>>

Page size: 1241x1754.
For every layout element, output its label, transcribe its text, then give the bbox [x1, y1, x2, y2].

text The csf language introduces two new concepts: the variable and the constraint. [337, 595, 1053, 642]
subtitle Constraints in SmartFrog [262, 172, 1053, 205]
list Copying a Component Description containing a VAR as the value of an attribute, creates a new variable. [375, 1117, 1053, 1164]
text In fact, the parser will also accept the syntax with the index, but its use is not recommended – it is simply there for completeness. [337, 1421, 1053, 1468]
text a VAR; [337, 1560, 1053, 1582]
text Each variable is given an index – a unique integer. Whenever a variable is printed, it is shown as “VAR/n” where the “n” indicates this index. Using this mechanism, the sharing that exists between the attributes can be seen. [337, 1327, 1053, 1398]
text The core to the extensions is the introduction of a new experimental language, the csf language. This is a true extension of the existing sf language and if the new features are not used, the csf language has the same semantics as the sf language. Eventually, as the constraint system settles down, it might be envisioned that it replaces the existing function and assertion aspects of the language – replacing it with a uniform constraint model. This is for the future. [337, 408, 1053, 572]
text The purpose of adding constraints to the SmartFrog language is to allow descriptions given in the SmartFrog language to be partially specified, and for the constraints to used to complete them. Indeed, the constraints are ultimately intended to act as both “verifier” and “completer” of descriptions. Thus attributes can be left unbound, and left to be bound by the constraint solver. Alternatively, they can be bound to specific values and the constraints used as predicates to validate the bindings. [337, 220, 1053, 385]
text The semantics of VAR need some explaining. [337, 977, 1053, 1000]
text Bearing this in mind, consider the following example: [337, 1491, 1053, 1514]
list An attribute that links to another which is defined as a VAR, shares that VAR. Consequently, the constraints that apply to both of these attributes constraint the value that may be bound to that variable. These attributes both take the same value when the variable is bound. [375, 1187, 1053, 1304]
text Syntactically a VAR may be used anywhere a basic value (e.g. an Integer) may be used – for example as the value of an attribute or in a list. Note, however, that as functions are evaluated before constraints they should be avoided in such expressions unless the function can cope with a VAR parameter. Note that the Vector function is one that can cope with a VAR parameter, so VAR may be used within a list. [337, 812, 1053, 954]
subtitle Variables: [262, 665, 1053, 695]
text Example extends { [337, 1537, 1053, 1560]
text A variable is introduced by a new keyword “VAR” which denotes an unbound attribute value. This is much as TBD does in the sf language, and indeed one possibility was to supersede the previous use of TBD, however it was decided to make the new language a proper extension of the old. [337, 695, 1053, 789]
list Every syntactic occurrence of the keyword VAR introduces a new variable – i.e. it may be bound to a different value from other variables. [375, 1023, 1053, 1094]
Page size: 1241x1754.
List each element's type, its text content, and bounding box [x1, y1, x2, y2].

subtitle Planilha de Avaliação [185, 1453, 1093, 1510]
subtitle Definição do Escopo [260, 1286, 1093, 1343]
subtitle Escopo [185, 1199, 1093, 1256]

<<

Reproduce every line of the material above verbatim, from the first line through the last, with no omissions or alterations.

SOLUTION TO THIS PROBLEM =
Page size: 1241x1754.
For every layout element, output its label, transcribe its text, then give the bbox [x1, y1, x2, y2].

text The csf language introduces two new concepts: the variable and the constraint. [337, 595, 1053, 642]
subtitle Constraints in SmartFrog [262, 172, 1053, 205]
list Copying a Component Description containing a VAR as the value of an attribute, creates a new variable. [375, 1117, 1053, 1164]
text In fact, the parser will also accept the syntax with the index, but its use is not recommended – it is simply there for completeness. [337, 1421, 1053, 1468]
text a VAR; [337, 1560, 1053, 1582]
text Each variable is given an index – a unique integer. Whenever a variable is printed, it is shown as “VAR/n” where the “n” indicates this index. Using this mechanism, the sharing that exists between the attributes can be seen. [337, 1327, 1053, 1398]
text The core to the extensions is the introduction of a new experimental language, the csf language. This is a true extension of the existing sf language and if the new features are not used, the csf language has the same semantics as the sf language. Eventually, as the constraint system settles down, it might be envisioned that it replaces the existing function and assertion aspects of the language – replacing it with a uniform constraint model. This is for the future. [337, 408, 1053, 572]
text The purpose of adding constraints to the SmartFrog language is to allow descriptions given in the SmartFrog language to be partially specified, and for the constraints to used to complete them. Indeed, the constraints are ultimately intended to act as both “verifier” and “completer” of descriptions. Thus attributes can be left unbound, and left to be bound by the constraint solver. Alternatively, they can be bound to specific values and the constraints used as predicates to validate the bindings. [337, 220, 1053, 385]
text The semantics of VAR need some explaining. [337, 977, 1053, 1000]
text Bearing this in mind, consider the following example: [337, 1491, 1053, 1514]
list An attribute that links to another which is defined as a VAR, shares that VAR. Consequently, the constraints that apply to both of these attributes constraint the value that may be bound to that variable. These attributes both take the same value when the variable is bound. [375, 1187, 1053, 1304]
text Syntactically a VAR may be used anywhere a basic value (e.g. an Integer) may be used – for example as the value of an attribute or in a list. Note, however, that as functions are evaluated before constraints they should be avoided in such expressions unless the function can cope with a VAR parameter. Note that the Vector function is one that can cope with a VAR parameter, so VAR may be used within a list. [337, 812, 1053, 954]
subtitle Variables: [262, 665, 1053, 695]
text Example extends { [337, 1537, 1053, 1560]
text A variable is introduced by a new keyword “VAR” which denotes an unbound attribute value. This is much as TBD does in the sf language, and indeed one possibility was to supersede the previous use of TBD, however it was decided to make the new language a proper extension of the old. [337, 695, 1053, 789]
list Every syntactic occurrence of the keyword VAR introduces a new variable – i.e. it may be bound to a different value from other variables. [375, 1023, 1053, 1094]
Page size: 1241x1754.
List each element's type, its text content, and bounding box [x1, y1, x2, y2].

subtitle Planilha de Avaliação [185, 1453, 1093, 1510]
subtitle Definição do Escopo [260, 1286, 1093, 1343]
subtitle Escopo [185, 1199, 1093, 1256]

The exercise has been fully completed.